Für einen gründlicheren Test kannst du den Google Tag Assistant als Browser-Erweiterung nutzen. Er zeigt dir, welche Tags auf der Seite aktiv sind und ob der GCLID-Parameter korrekt verarbeitet wird. Im Google Ads-Konto unter “Zielvorhaben” → “Conversions” siehst du außerdem den Status jeder Conversion-Aktion – dort steht, ob in letzter Zeit Conversions erfasst wurden.
Brauche ich die GCLID wenn ich den Google Tag Manager nutze?
Ja, unbedingt. Der Google Tag Manager (GTM) und die GCLID haben unterschiedliche Aufgaben, die sich ergänzen. Der GTM ist ein Verwaltungstool, über das du deine Tags zentral steuerst, ohne den Website-Code direkt anfassen zu müssen. Die GCLID hingegen ist der Informationsträger – sie enthält die Daten darüber, welcher Klick zu welcher Anzeige gehört.
Ohne GCLID fehlt dem GTM die Information, die er an Google Ads weiterleiten soll. Und ohne den GTM (oder einen direkt eingebundenen Google Tag) gibt es kein System, das die GCLID ausliest und verarbeitet. Du brauchst also beides.
Deine Checkliste
- Auto-Tagging prüfen. Gehe in deinem Google Ads-Konto auf “Konto-Einstellungen” und stelle sicher, dass Auto-Tagging aktiviert ist. Ohne Auto-Tagging wird keine GCLID generiert.
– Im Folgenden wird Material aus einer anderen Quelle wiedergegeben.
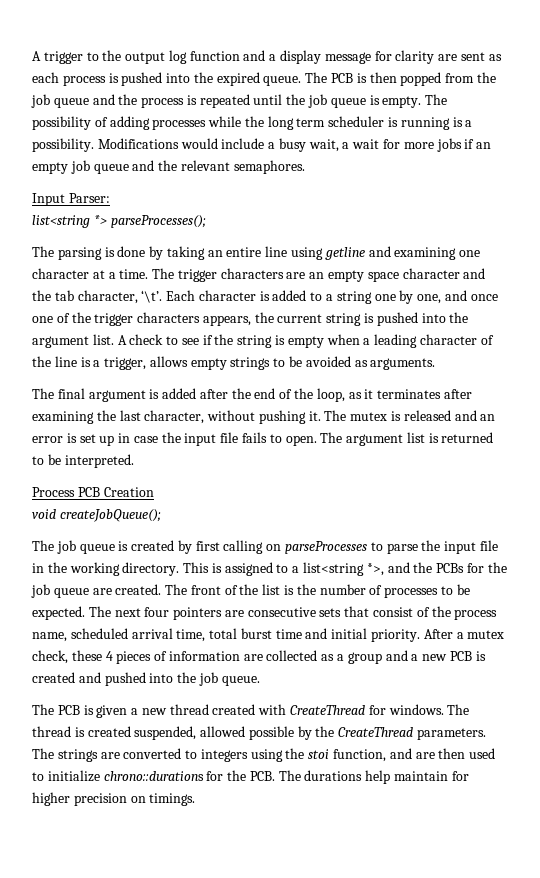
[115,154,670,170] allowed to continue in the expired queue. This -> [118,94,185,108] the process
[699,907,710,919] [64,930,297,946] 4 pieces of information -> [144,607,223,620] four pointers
- Google Tag auf allen Seiten einbinden. Dein Google Tag (direkt oder über den Google Tag Manager) muss auf jeder Seite deiner Website geladen werden, nicht nur auf der Startseite oder Danke-Seite.
- URL-Parameter testen. Klicke auf eine deiner Anzeigen und prüfe, ob der GCLID-Parameter in der URL erhalten bleibt. Teste auch, ob Redirects den Parameter korrekt weiterleiten.
- Consent Mode v2 einrichten. Implementiere eine Consent Management Platform mit Google Consent Mode Integration, damit die GCLID auch bei abgelehnten Cookies möglichst viel Tracking-Daten erhält.
- Enhanced Conversions aktivieren. Aktiviere erweiterte Conversions in deinen Google Ads-Einstellungen, um Conversion-Daten auch bei Cookie-Einschränkungen und iOS-Privacy-Änderungen möglichst vollständig zu erfassen.